Quatre immeubles et un magasin ont déjà été mis en exploitation dans la ville. Des bus font la navette entre le cosmodrome et Tsiolkovski. Le tour de la ville peut être fait en quelques minutes, mais il n’y a rien d’intéressant pour un étranger, à part déchiffrer les inscriptions des plaques des rues, qui ne sont qu’au nombre de deux. La première – cosmodrome oblige – porte de nom de Iouri Gagarine. La seconde a été appelée en référence à l’une des rues figurant dans un film culte en Russie, Ironie du sort : 3ème rue des Ouvriers. Pour l’instant, la ville s’arrête là.

L'installation de Soyouz-2.1 sur la base de lancement de Vostotchny. Crédit : Igor Ageyenko/RIA Novosti

On peut pourtant aller faire un tour du côté du stade, car le sport tient une place de choix dans la vie de la ville. Trois petits terrains de foot près des nouveaux immeubles et des pistes cyclables seront aménagés l’été prochain. Une école maternelle avec piscine ouvrira ses portes à l’automne.

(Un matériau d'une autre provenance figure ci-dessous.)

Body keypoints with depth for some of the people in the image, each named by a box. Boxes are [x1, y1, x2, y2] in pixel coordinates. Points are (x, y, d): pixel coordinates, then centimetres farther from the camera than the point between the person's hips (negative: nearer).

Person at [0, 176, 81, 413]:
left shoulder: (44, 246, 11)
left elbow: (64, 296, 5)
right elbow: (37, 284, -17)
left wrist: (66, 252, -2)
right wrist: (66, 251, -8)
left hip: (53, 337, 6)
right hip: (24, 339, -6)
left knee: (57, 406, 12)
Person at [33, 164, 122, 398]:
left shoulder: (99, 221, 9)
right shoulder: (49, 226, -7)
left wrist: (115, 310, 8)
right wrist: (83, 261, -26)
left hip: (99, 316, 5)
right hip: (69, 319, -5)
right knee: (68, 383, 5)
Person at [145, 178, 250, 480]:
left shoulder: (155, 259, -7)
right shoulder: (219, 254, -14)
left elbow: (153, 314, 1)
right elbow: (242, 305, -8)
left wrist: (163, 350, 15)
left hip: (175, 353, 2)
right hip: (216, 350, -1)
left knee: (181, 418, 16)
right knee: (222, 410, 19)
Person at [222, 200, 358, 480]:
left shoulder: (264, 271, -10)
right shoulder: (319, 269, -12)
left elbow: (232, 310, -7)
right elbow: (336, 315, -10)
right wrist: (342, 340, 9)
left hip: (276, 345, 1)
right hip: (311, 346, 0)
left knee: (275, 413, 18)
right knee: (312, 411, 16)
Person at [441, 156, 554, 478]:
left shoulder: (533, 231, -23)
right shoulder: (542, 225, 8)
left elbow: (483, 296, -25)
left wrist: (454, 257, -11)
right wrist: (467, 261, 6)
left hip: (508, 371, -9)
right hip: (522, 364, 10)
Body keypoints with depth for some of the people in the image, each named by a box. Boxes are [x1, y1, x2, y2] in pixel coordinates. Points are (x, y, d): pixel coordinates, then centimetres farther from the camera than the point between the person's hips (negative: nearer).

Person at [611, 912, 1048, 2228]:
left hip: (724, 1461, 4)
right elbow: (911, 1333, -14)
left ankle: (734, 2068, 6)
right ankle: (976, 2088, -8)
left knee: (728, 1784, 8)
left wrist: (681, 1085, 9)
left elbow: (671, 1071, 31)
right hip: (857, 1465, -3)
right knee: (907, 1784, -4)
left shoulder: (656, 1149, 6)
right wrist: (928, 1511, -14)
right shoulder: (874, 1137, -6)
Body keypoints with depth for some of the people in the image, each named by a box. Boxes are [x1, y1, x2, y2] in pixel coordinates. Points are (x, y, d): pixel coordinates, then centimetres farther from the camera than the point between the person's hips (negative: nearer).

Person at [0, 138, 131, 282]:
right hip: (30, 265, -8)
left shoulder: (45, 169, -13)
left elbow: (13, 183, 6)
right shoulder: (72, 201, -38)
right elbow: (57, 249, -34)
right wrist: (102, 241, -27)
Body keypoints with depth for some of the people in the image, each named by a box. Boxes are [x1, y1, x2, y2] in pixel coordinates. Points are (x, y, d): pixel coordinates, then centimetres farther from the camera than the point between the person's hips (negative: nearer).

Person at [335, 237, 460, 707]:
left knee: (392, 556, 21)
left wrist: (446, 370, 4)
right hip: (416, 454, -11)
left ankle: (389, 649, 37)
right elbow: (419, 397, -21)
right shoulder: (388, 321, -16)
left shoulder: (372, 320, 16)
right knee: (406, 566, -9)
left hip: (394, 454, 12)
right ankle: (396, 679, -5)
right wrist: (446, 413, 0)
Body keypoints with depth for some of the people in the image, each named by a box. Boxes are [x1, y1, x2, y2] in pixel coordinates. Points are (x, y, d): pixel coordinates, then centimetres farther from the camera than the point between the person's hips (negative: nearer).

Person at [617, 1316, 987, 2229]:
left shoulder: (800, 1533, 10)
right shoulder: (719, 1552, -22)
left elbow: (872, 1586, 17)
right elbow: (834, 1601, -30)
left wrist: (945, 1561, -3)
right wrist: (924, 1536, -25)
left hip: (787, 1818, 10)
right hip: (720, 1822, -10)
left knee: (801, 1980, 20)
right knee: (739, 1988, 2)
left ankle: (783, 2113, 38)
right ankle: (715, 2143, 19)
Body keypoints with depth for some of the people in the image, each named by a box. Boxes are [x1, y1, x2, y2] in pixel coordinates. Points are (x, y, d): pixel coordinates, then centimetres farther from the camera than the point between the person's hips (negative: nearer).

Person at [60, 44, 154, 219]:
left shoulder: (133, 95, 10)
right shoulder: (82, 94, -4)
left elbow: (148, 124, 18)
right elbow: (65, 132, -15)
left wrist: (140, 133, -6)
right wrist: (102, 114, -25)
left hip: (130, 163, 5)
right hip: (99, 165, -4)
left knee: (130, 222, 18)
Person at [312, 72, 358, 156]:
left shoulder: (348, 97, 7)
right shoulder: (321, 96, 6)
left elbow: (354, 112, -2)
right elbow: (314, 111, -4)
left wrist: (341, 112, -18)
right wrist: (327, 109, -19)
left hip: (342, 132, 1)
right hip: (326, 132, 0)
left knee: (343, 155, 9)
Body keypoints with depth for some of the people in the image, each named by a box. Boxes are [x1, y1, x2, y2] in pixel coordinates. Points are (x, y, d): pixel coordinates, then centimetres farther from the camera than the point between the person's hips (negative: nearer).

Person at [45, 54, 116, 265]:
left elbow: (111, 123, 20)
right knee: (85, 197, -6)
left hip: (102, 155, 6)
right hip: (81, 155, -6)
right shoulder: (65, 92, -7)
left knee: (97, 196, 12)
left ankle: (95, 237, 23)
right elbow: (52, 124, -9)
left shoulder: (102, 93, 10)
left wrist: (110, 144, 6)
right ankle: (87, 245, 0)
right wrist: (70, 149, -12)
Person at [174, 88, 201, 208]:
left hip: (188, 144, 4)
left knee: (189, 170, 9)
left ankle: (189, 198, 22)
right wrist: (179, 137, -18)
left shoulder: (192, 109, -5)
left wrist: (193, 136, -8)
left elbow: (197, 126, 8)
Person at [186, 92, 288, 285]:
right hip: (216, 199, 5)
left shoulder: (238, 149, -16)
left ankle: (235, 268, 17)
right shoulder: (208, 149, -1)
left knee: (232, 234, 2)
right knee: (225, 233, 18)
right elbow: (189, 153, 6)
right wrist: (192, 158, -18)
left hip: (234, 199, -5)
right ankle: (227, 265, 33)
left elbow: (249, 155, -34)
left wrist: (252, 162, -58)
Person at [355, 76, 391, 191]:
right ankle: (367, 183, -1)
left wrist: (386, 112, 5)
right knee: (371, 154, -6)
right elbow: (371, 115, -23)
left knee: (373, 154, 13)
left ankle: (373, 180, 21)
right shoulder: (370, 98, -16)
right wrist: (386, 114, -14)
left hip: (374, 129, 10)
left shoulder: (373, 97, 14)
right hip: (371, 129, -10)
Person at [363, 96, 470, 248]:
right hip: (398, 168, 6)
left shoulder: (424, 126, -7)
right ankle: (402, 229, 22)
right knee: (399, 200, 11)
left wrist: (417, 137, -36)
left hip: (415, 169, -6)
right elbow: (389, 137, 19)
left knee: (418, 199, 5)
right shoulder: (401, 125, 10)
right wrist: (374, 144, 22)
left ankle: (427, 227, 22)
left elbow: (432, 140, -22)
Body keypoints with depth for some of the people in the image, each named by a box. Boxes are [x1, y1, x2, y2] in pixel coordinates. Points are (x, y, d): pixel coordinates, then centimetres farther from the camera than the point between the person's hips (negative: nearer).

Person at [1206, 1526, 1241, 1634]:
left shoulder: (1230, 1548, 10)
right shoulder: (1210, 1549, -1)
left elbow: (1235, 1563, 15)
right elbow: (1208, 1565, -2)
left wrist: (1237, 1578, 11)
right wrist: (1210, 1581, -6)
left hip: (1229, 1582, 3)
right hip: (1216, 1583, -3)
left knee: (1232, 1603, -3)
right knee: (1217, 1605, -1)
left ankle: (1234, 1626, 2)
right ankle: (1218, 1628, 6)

Plus de 60% des appartements sont déjà occupés. Les finitions y ont été réalisées pour que les habitants puissent se concentrer sur leur travail sur le cosmodrome. Chaque appartement est doté d’un « écran intelligent » avec les statistiques sur les charges communales (factures d’eau, d’électricité, etc). Toutes ces informations se concentreront dans un centre de régulation. Ainsi, même si quelqu’un oublie de payer son loyer à la fin du mois, le système le fera automatiquement pour lui. La ville ne compte pas encore beaucoup d’habitants, mais les services d’urgence fonctionnent et sont regroupés au sein du système Ville en sécurité.